▶ **Problem**:
All lines holding the string "reverse" should be copied from the data below.
= = = =
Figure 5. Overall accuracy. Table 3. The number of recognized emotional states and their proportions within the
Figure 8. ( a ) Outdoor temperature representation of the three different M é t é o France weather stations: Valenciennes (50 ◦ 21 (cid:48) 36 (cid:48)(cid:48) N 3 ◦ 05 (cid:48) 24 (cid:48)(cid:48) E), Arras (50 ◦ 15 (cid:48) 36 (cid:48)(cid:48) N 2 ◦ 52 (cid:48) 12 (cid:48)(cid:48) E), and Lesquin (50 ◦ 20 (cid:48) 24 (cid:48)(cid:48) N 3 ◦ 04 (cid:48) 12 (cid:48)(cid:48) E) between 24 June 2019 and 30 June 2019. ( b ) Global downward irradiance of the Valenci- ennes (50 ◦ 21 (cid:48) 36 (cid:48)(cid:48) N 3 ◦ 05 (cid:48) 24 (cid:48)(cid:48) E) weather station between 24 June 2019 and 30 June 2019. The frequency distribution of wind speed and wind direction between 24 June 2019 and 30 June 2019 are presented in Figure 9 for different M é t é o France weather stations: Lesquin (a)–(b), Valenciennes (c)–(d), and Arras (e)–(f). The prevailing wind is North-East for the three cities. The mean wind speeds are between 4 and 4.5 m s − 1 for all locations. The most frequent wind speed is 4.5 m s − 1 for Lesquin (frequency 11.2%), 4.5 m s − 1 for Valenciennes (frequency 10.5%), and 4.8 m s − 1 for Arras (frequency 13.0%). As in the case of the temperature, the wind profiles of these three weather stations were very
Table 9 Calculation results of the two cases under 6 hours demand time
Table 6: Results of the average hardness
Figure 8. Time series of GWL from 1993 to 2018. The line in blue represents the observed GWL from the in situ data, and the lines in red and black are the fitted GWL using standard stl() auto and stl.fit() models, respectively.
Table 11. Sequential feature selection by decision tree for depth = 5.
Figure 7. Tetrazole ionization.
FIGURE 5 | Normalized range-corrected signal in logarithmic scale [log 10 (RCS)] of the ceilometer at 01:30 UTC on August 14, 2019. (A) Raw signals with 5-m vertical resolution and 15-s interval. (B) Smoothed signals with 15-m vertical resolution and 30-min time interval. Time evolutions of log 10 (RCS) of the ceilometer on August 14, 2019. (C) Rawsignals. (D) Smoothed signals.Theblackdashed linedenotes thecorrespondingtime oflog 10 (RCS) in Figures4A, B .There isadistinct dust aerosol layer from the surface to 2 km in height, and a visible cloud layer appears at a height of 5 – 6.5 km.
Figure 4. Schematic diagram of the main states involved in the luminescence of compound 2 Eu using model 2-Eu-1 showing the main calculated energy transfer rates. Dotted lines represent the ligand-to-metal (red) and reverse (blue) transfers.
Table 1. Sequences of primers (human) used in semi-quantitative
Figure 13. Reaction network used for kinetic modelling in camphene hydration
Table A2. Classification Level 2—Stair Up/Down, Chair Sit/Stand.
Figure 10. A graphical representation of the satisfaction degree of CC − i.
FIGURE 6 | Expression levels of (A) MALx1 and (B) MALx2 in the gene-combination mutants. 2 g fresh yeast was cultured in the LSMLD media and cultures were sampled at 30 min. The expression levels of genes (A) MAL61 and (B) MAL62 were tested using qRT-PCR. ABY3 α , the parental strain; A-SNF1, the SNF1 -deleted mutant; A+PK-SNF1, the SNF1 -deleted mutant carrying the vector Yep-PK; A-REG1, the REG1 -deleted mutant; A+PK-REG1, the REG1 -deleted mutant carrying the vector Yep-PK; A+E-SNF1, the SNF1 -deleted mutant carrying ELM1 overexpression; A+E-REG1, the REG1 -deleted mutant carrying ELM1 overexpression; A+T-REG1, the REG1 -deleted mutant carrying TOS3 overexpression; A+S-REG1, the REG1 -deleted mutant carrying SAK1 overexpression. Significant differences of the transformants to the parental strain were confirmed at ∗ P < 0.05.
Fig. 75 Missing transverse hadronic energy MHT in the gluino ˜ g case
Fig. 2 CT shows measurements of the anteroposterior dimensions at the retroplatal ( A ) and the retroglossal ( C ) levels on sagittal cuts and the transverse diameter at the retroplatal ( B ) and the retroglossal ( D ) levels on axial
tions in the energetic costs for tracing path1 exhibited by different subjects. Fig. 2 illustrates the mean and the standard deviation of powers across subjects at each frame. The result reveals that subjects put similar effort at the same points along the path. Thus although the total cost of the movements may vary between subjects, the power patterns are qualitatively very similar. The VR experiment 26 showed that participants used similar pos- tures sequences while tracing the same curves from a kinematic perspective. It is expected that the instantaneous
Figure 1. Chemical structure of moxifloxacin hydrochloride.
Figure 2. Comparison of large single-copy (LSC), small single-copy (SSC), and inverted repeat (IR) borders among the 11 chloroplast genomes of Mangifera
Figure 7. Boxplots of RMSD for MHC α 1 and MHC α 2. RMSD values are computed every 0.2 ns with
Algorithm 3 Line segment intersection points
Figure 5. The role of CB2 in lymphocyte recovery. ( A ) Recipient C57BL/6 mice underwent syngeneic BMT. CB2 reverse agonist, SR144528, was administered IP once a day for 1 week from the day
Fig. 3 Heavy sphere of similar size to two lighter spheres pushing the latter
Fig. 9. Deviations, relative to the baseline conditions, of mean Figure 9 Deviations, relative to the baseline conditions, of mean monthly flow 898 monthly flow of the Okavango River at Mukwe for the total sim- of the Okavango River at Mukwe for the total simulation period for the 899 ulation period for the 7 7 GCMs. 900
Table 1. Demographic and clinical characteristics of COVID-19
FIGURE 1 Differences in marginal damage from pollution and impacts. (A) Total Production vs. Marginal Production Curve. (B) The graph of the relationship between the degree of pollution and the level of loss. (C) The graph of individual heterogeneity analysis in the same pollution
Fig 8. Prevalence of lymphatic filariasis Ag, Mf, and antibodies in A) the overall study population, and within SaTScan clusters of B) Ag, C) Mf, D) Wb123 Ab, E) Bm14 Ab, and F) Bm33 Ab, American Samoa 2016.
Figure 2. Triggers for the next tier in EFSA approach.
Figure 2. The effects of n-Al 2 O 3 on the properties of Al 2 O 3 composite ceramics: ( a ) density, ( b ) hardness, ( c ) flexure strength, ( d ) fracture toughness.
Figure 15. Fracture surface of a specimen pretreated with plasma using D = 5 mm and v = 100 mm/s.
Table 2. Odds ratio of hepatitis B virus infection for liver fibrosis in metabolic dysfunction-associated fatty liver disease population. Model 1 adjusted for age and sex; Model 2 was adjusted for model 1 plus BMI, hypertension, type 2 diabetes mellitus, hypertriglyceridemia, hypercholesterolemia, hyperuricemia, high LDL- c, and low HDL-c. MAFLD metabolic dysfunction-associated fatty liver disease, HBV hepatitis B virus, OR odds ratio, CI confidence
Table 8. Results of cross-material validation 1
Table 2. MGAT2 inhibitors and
= = = =
▶ **Answer section**:
Figure 4. Schematic diagram of the main states involved in the luminescence of compound 2 Eu using model 2-Eu-1 showing the main calculated energy transfer rates. Dotted lines represent the ligand-to-metal (red) and reverse (blue) transfers.
Figure 5. The role of CB2 in lymphocyte recovery. ( A ) Recipient C57BL/6 mice underwent syngeneic BMT. CB2 reverse agonist, SR144528, was administered IP once a day for 1 week from the day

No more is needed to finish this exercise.